| WHAT YOU WILL DO |
Work through the entries below line by line and give the number of lines with the string "space", nothing else.

[Collected data]
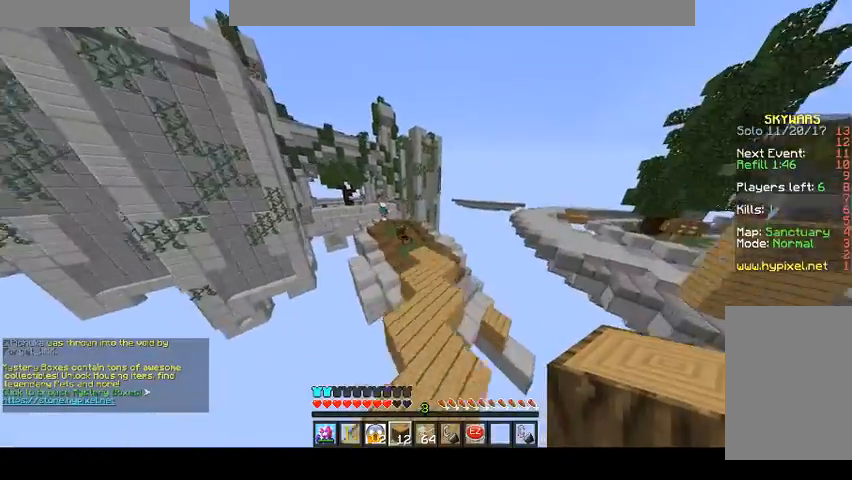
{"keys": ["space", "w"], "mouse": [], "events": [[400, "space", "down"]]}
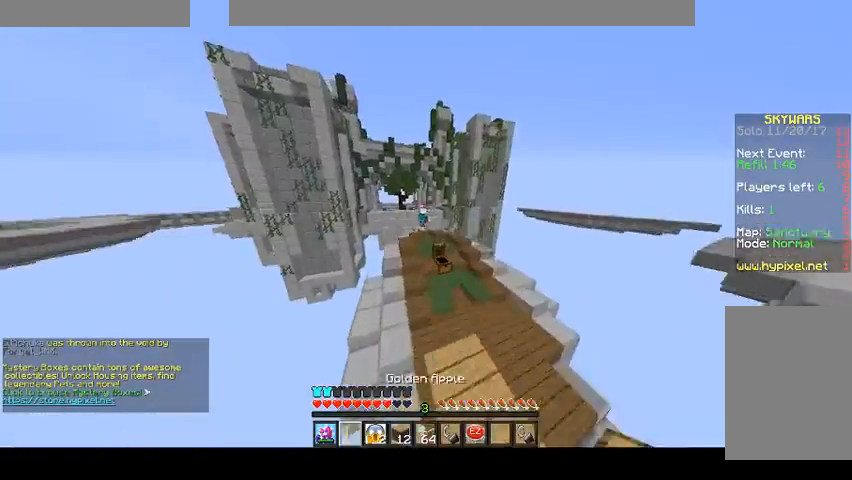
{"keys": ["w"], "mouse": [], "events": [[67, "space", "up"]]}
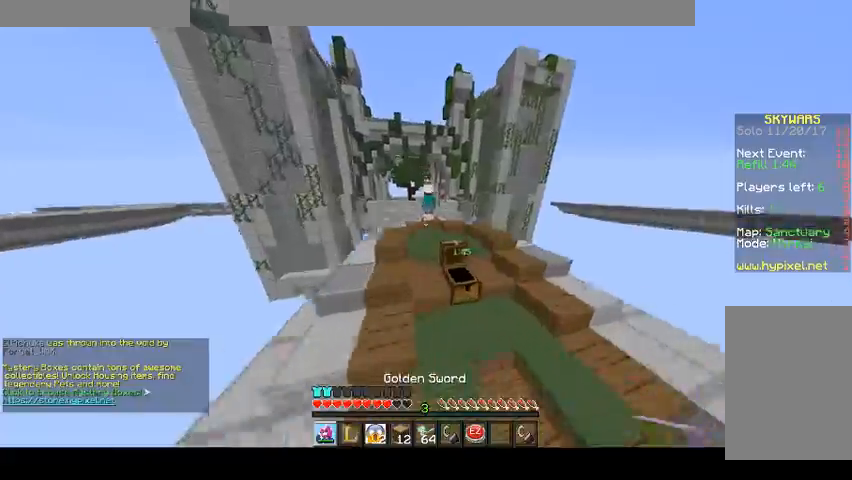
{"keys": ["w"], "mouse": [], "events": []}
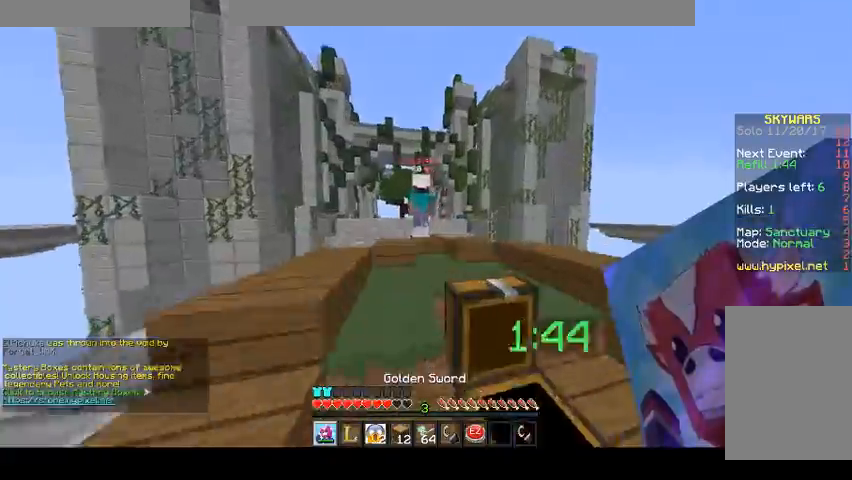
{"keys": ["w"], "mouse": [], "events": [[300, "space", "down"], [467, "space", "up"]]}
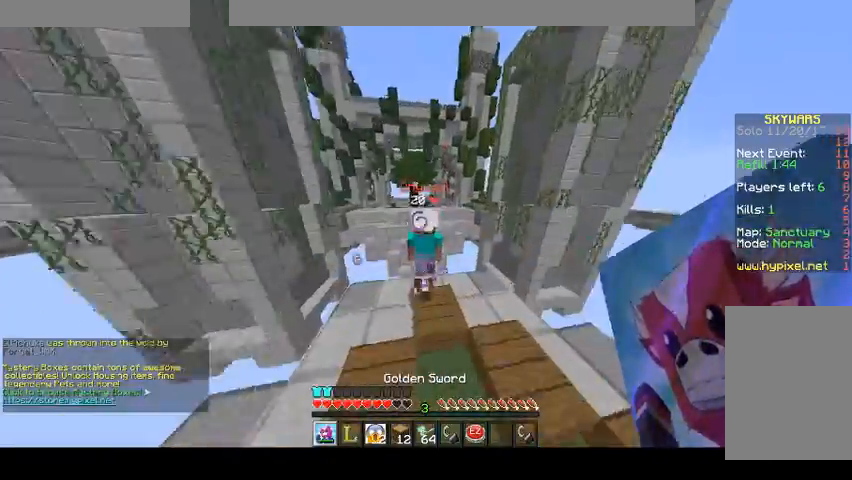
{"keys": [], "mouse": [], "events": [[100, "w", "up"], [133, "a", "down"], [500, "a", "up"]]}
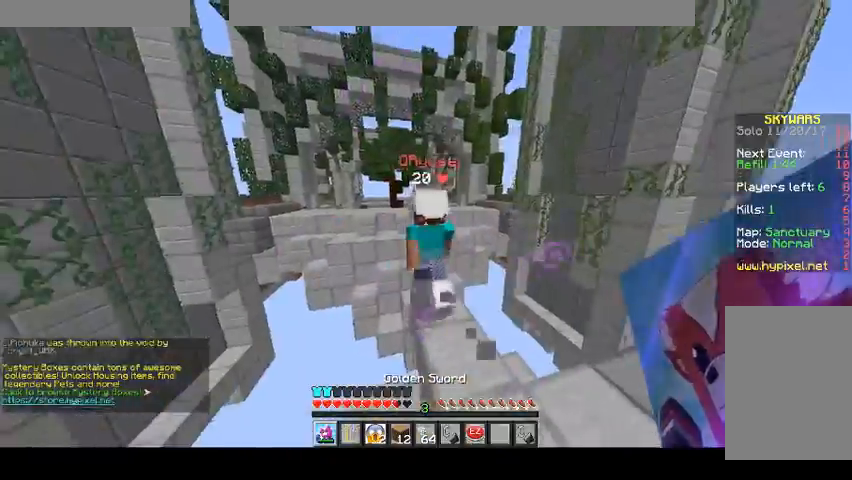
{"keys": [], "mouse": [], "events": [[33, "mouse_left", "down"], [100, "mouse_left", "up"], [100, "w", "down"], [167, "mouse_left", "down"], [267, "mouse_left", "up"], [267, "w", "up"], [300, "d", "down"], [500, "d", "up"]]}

| WRITTEN ANSWER |
3